The study of the mechanism of antibiotics shows that they affect the function of one or another cellular system, like a thin tool.
Penicillin, cephalosporin and other close antibiotics.
Penicillin affects gram (+) microorganisms (staphylococcus, pneumococcus, streptococcus), some gram (-) organisms (miningococcus, gonococcus), anthrax, clostridium, spirochetes. But sometimes antibiotics can cause allergic diseases and anaphylactic shock.
Penicillin molecule contains lacto-thiazolidine. The biosynthesis of penicillin takes place according to:
Condensation of L - aminoadilinic acid leads to the simultaneous change of configuration of L-cysteine and L-valine into a tripeptide.

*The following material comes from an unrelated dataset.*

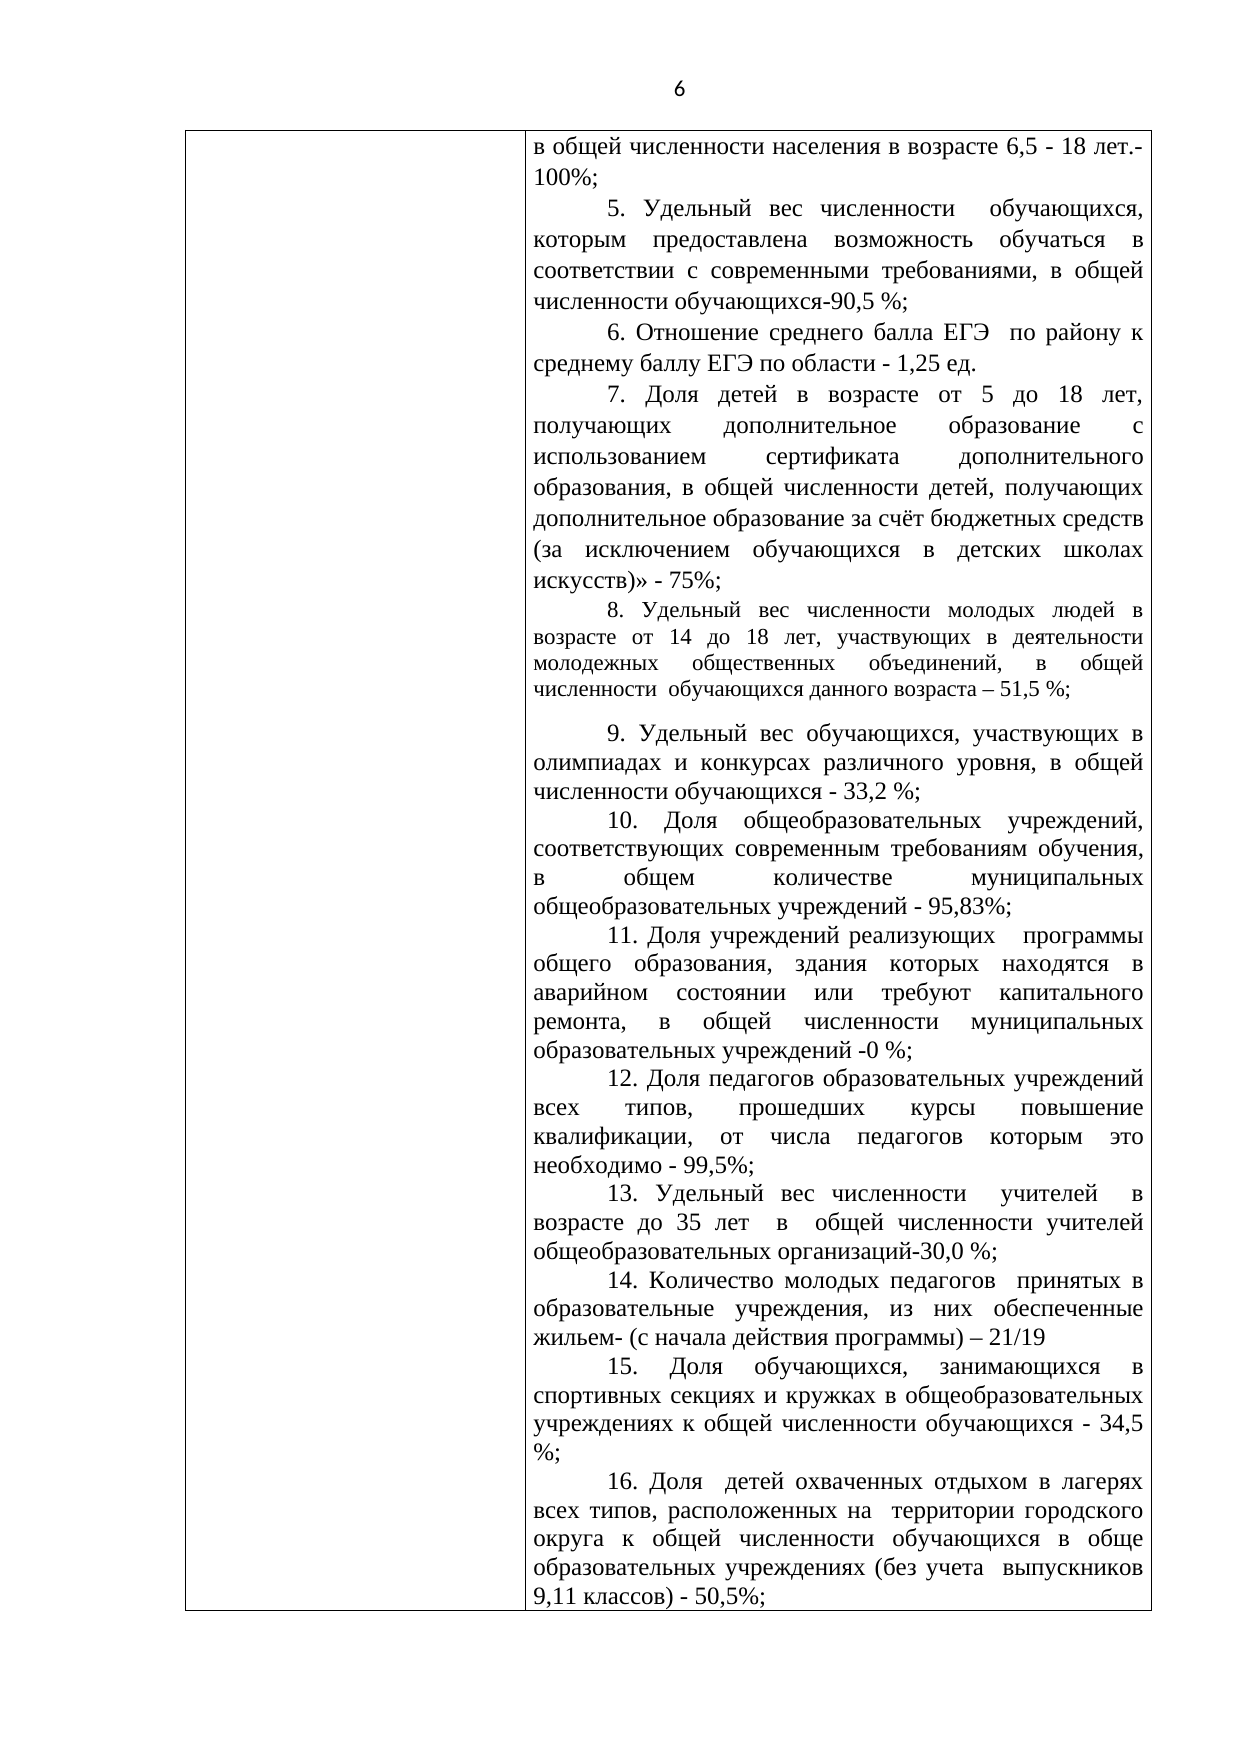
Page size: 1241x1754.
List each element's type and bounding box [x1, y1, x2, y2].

table_cell [186, 131, 525, 1610]
table_cell [526, 131, 1151, 1610]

In the next step, isopenicillin N is produced from -lactam. As a result, hydrolysis under the influence of the penicillin acylase enzyme leads to the formation of 6-aminopenicillin acid. In the last fermentation step, phenylacetic acid is converted to penicillin G. Under the influence of phenoxyacetic acid, penicillin turns into V (phenoxymethylpenicillin). Both of these antibiotics have been used for many years.
By the 70s, penicillin lost its importance. Until now, methods of breaking down benzylpenicillin into 6-aminopenicillin acid using enzymatic and chemical methods have been analyzed. Semi-synthetic penicillin was obtained with this method. It is penicillin -lactamase active, resistant and has a wide range of action.
1961 Ye. A. Braham and G. Newton identified a new antibiotic cephalosporin from the extract of the microorganism Cephalosporium acremonium. This antibiotic was not widely used, but cefazolin, cefacetril and cefans were synthesized from it.
In the first half of the 70s, 7-methoxycephalosporin was isolated from the actinomycete streptomyces. 1975 Nocardicin A antibiotic was discovered. In 1981, monobactams, namely sulfazicin, were identified. The mechanism of action of β-lactam antibiotics depends on the bacterial cell wall.